*INSTRUCTIONS TO FOLLOW*:
Your answer should consist only of the lines below from the one with "X-5324000Y+4624000D03*" through the one with "X-8260000Y+9520000D03*", copied exactly.

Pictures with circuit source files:
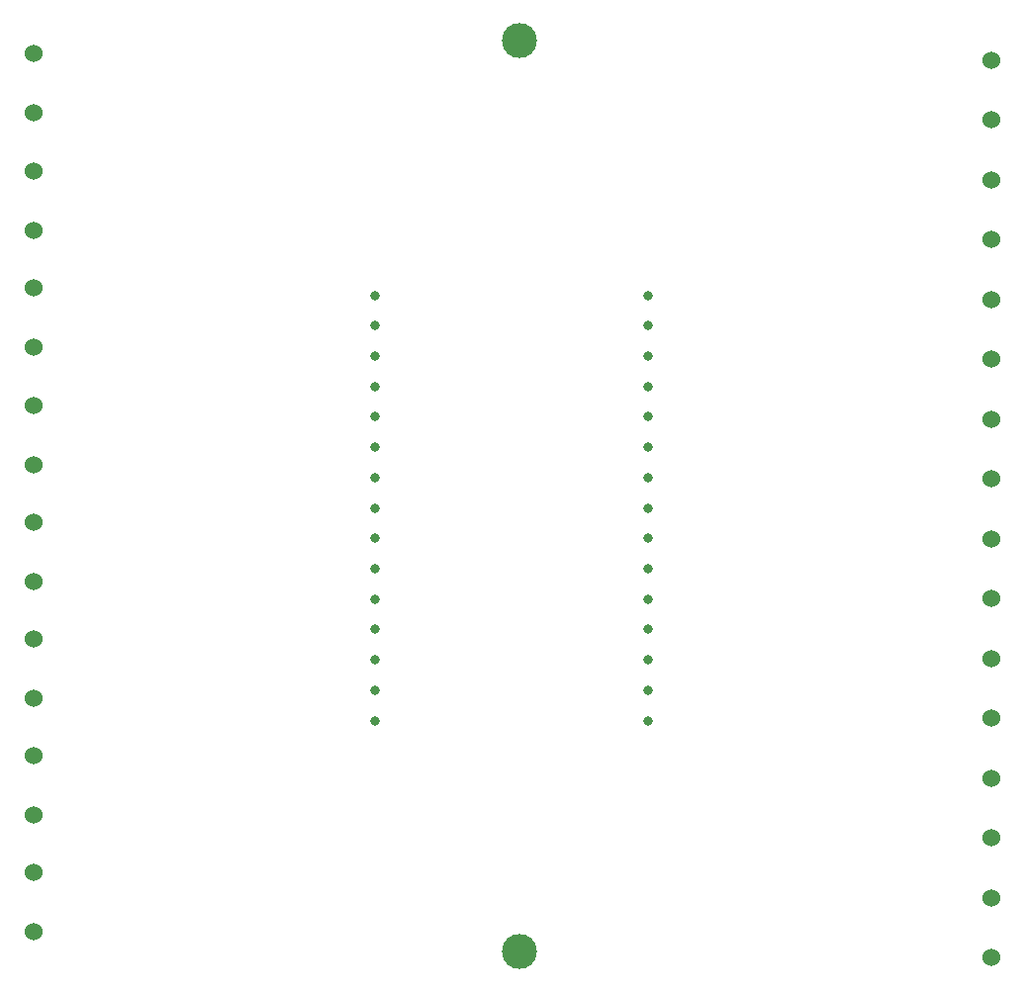
<source format=gbr>
G04 PROTEUS GERBER X2 FILE*
%TF.GenerationSoftware,Labcenter,Proteus,8.10-SP3-Build29560*%
%TF.CreationDate,2021-05-28T11:11:34+00:00*%
%TF.FileFunction,Plated,0,2,PTH*%
%TF.FilePolarity,Positive*%
%TF.Part,Single*%
%TF.SameCoordinates,{0c21fc26-f907-4c27-8847-3eb6f3dc584d}*%
%FSLAX45Y45*%
%MOMM*%
G01*
%TA.AperFunction,ComponentDrill*%
%ADD22C,1.524000*%
%TA.AperFunction,ComponentDrill*%
%ADD23C,0.812800*%
%TA.AperFunction,OtherDrill,Unknown*%
%ADD24C,3.000000*%
%TD.AperFunction*%
D22*
X-5324000Y+11792000D03*
X-5324000Y+11284000D03*
X-5324000Y+10768000D03*
X-5324000Y+10260000D03*
X-5324000Y+9744000D03*
X-5324000Y+9236000D03*
X-5324000Y+8720000D03*
X-5324000Y+8212000D03*
X-5324000Y+7696000D03*
X-5324000Y+7188000D03*
X-5324000Y+6672000D03*
X-5324000Y+6164000D03*
X-5324000Y+5648000D03*
X-5324000Y+5140000D03*
X-5324000Y+4624000D03*
X-5324000Y+4116000D03*
D23*
X-10600000Y+9780000D03*
X-10600000Y+9520000D03*
X-10600000Y+9260000D03*
X-10600000Y+9000000D03*
X-10600000Y+8740000D03*
X-10600000Y+8480000D03*
X-10600000Y+8220000D03*
X-10600000Y+7960000D03*
X-10600000Y+7700000D03*
X-10600000Y+7440000D03*
X-10600000Y+7180000D03*
X-10600000Y+6920000D03*
X-10600000Y+6660000D03*
X-10600000Y+6400000D03*
X-10600000Y+6140000D03*
X-8260000Y+9780000D03*
X-8260000Y+9520000D03*
X-8260000Y+9260000D03*
X-8260000Y+9000000D03*
X-8260000Y+8740000D03*
X-8260000Y+8480000D03*
X-8260000Y+8220000D03*
X-8260000Y+7960000D03*
X-8260000Y+7700000D03*
X-8260000Y+7440000D03*
X-8260000Y+7180000D03*
X-8260000Y+6920000D03*
X-8260000Y+6660000D03*
X-8260000Y+6400000D03*
X-8260000Y+6140000D03*
D22*
X-13520000Y+11848000D03*
X-13520000Y+11340000D03*
X-13520000Y+10840000D03*
X-13520000Y+10332000D03*
X-13520000Y+9840000D03*
X-13520000Y+9332000D03*
X-13520000Y+8840000D03*
X-13520000Y+8332000D03*
X-13520000Y+7840000D03*
X-13520000Y+7332000D03*
X-13520000Y+6840000D03*
X-13520000Y+6332000D03*
X-13520000Y+5840000D03*
X-13520000Y+5332000D03*
X-13520000Y+4840000D03*
X-13520000Y+4332000D03*
D24*
X-9360000Y+11960000D03*
X-9360000Y+4160000D03*
M02*

</source>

*TASK OUTPUT*:
X-5324000Y+4624000D03*
X-5324000Y+4116000D03*
D23*
X-10600000Y+9780000D03*
X-10600000Y+9520000D03*
X-10600000Y+9260000D03*
X-10600000Y+9000000D03*
X-10600000Y+8740000D03*
X-10600000Y+8480000D03*
X-10600000Y+8220000D03*
X-10600000Y+7960000D03*
X-10600000Y+7700000D03*
X-10600000Y+7440000D03*
X-10600000Y+7180000D03*
X-10600000Y+6920000D03*
X-10600000Y+6660000D03*
X-10600000Y+6400000D03*
X-10600000Y+6140000D03*
X-8260000Y+9780000D03*
X-8260000Y+9520000D03*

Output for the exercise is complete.